Count how many lines in the items below contain the word "name". Reply with the number alone.

>> Start

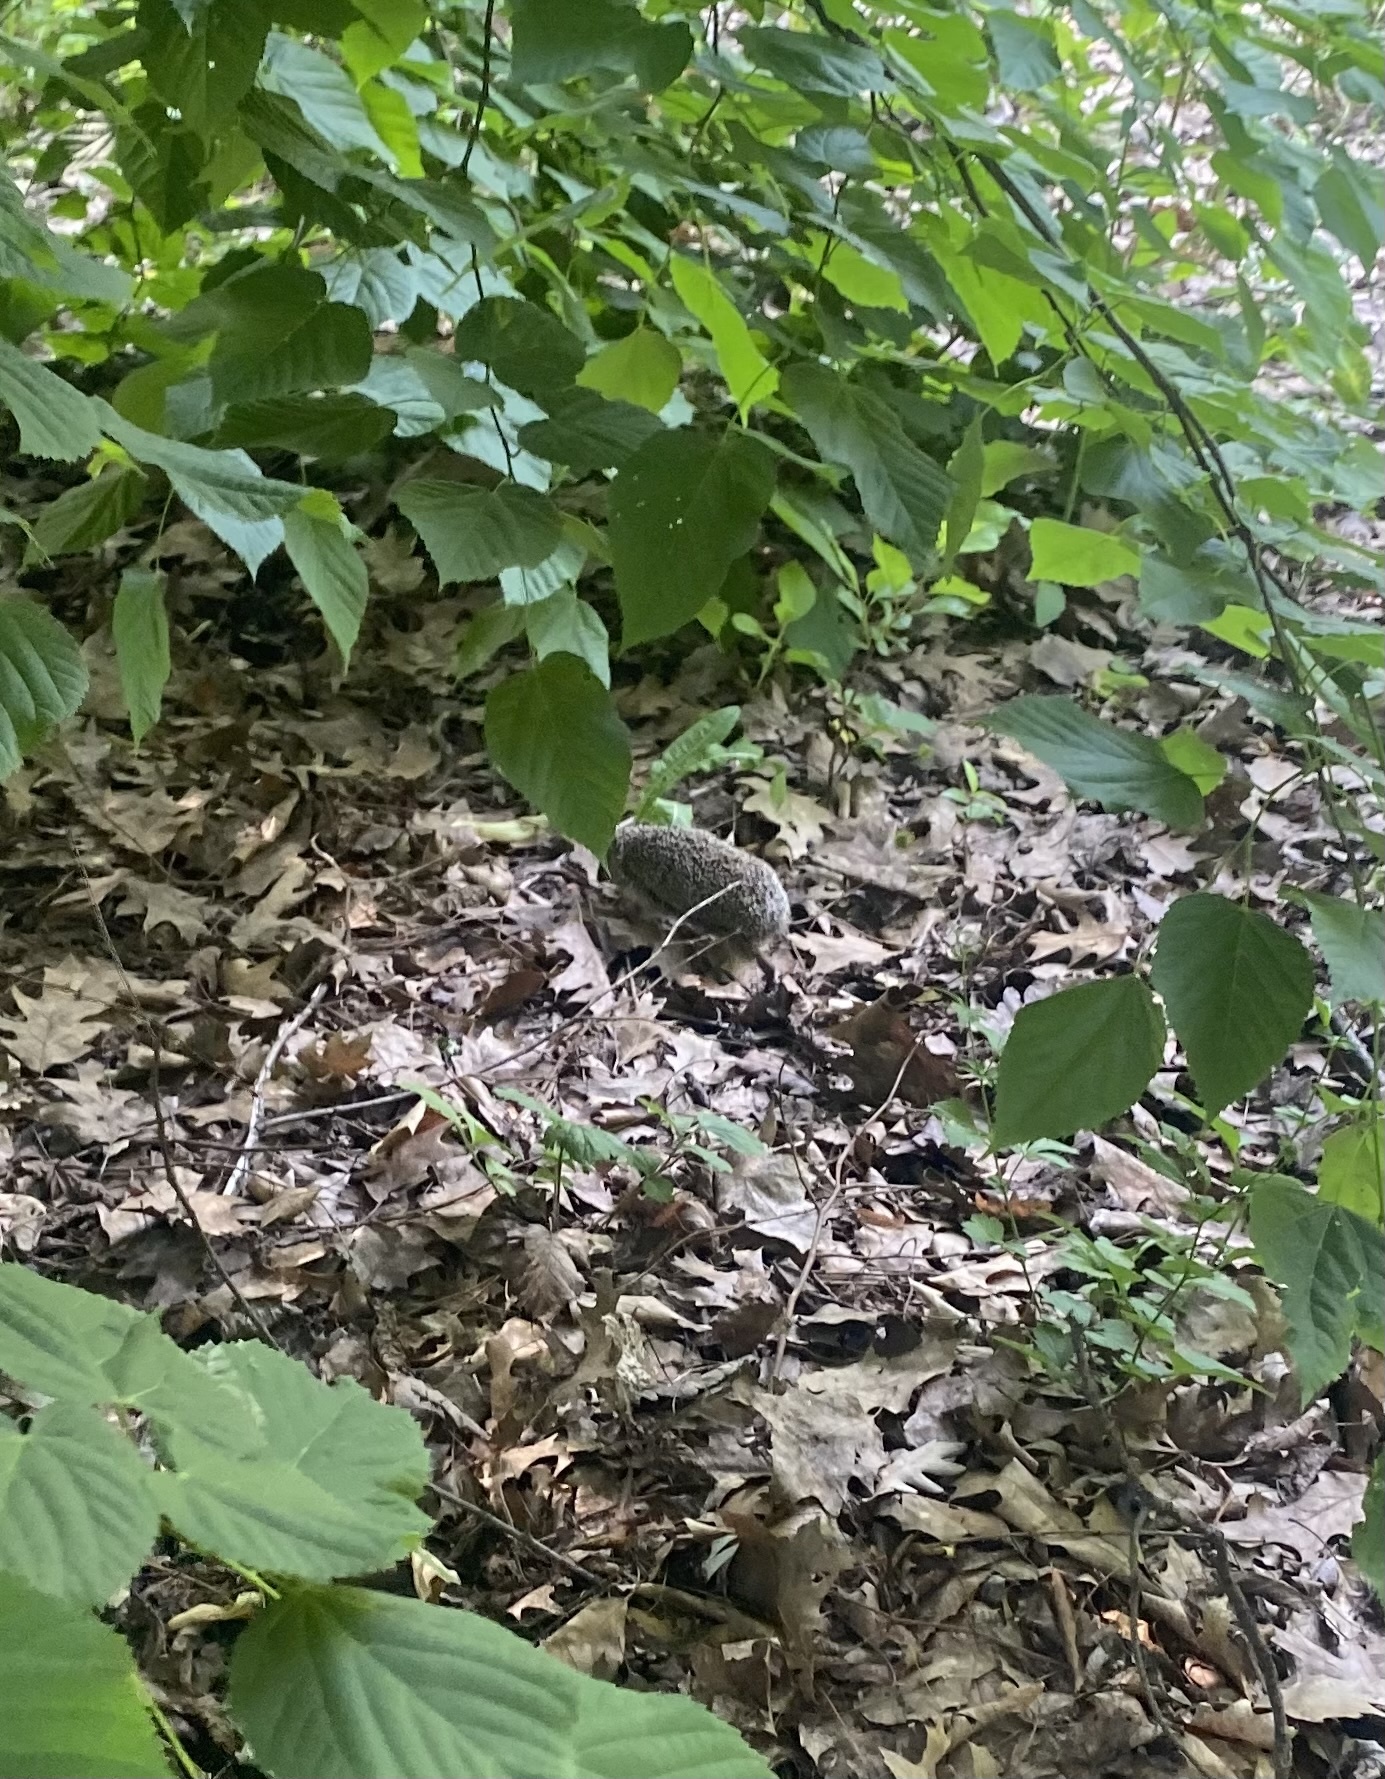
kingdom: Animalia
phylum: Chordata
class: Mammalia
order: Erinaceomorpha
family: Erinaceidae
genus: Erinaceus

>> End
>> Start

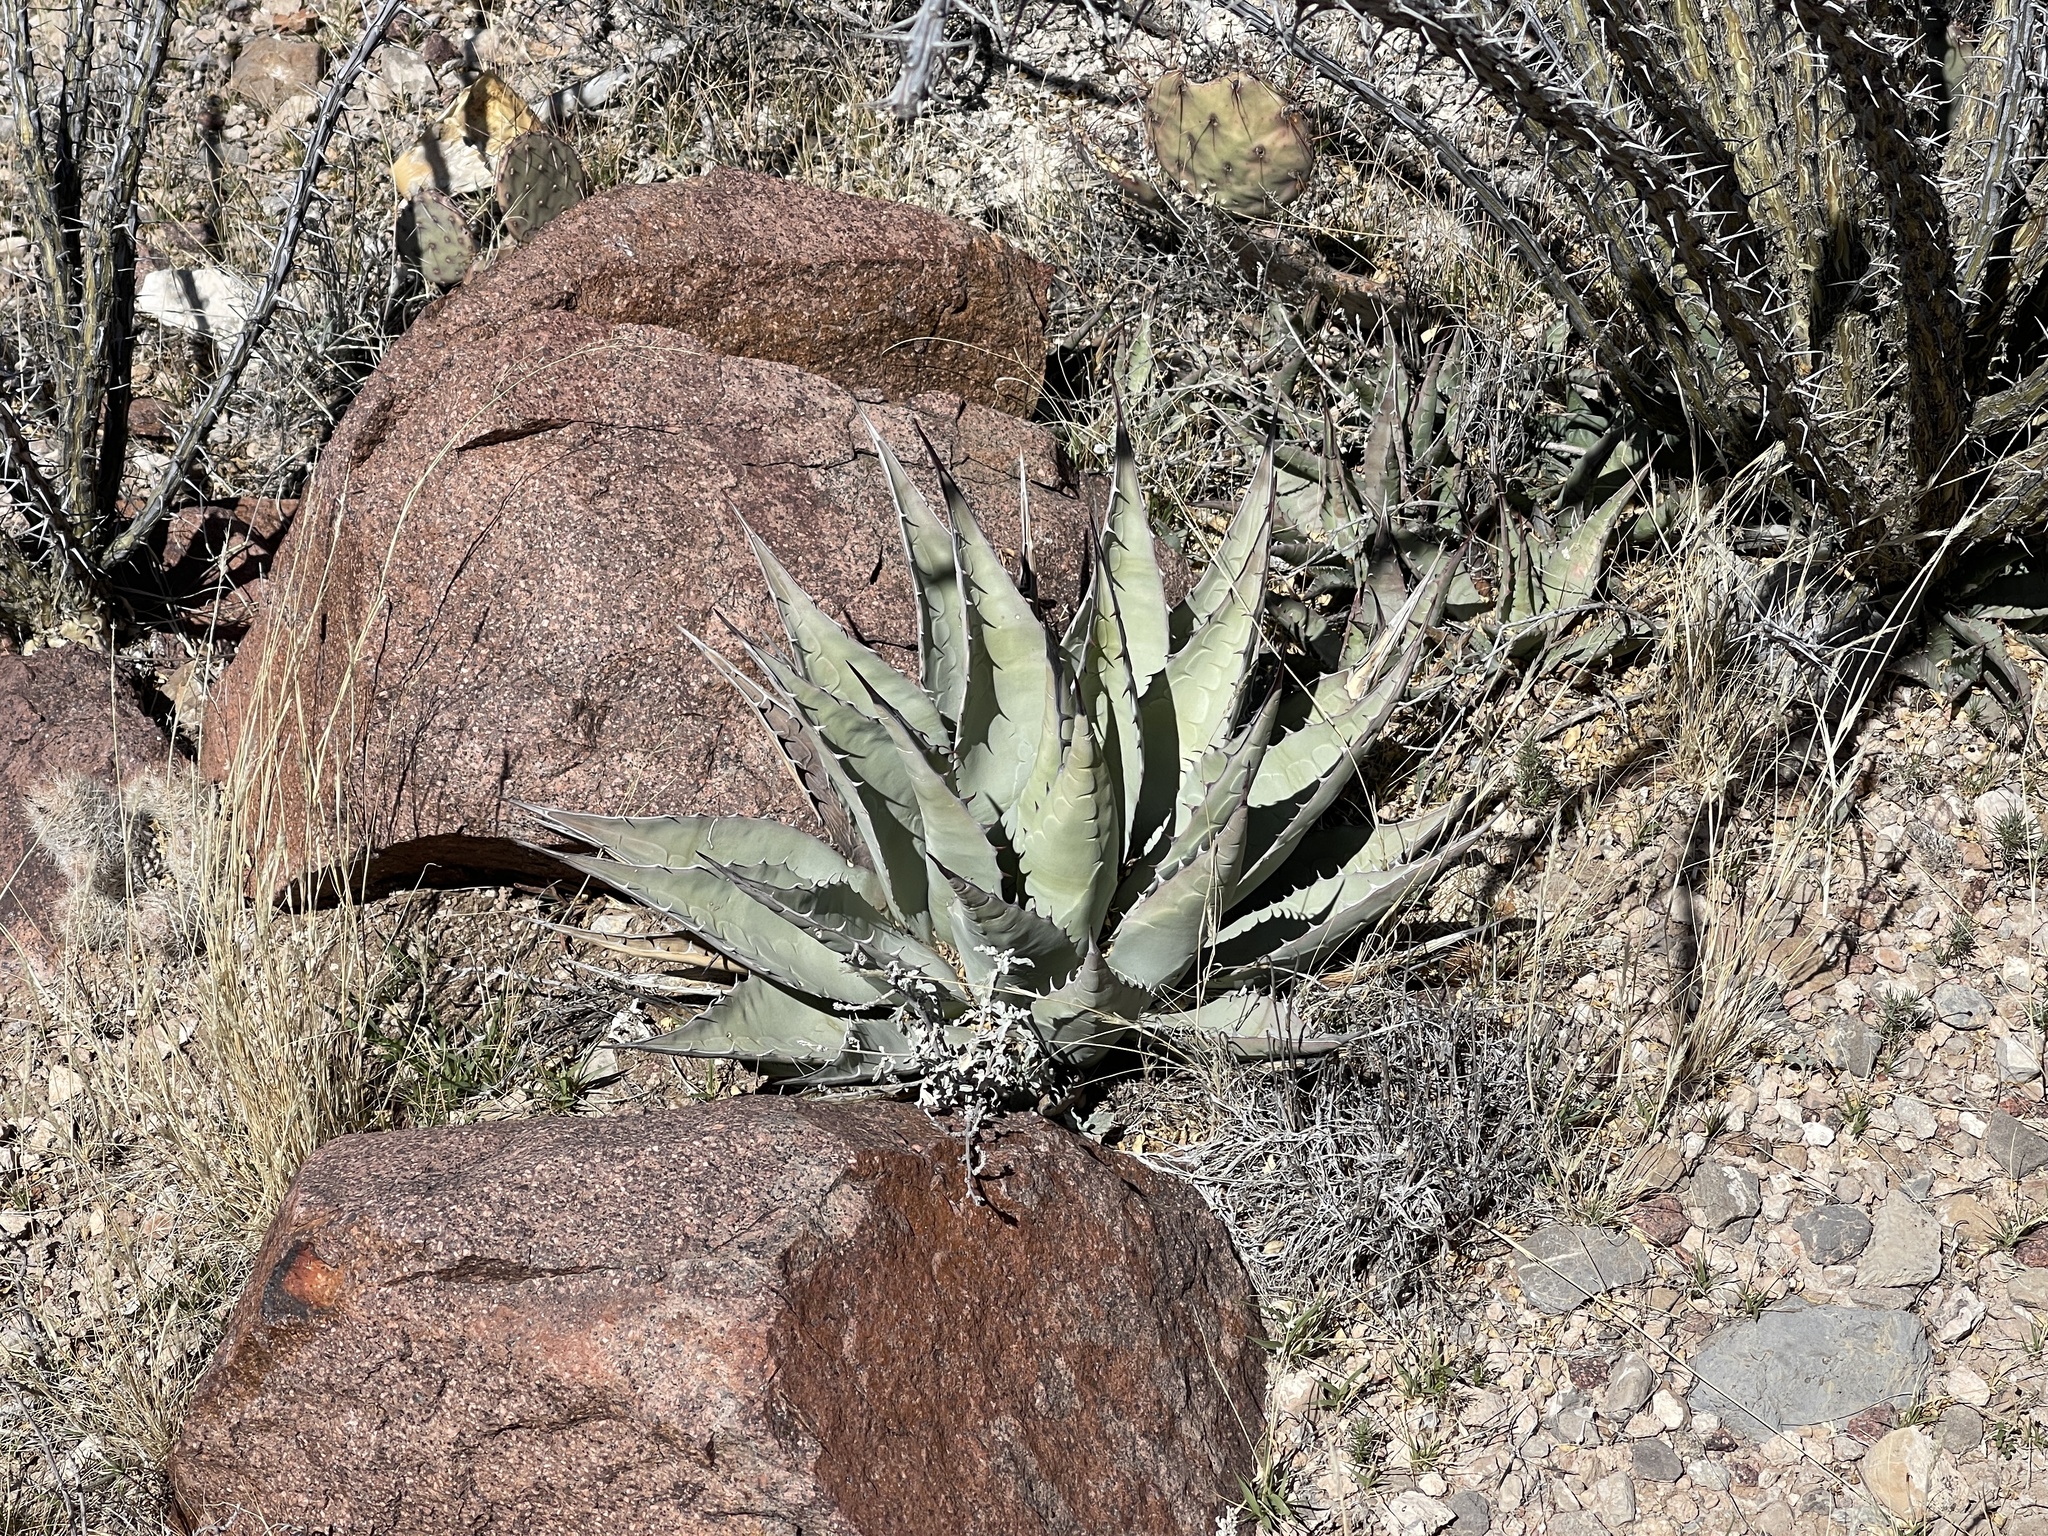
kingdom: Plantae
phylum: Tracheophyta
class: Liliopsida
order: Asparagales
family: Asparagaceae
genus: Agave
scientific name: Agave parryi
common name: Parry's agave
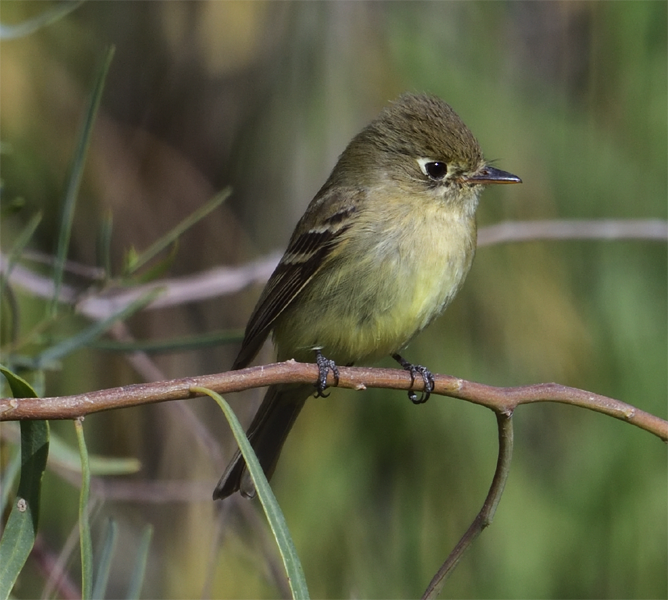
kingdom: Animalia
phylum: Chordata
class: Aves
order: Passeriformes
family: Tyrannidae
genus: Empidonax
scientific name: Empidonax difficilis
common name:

>> End

(Reply to the task) 4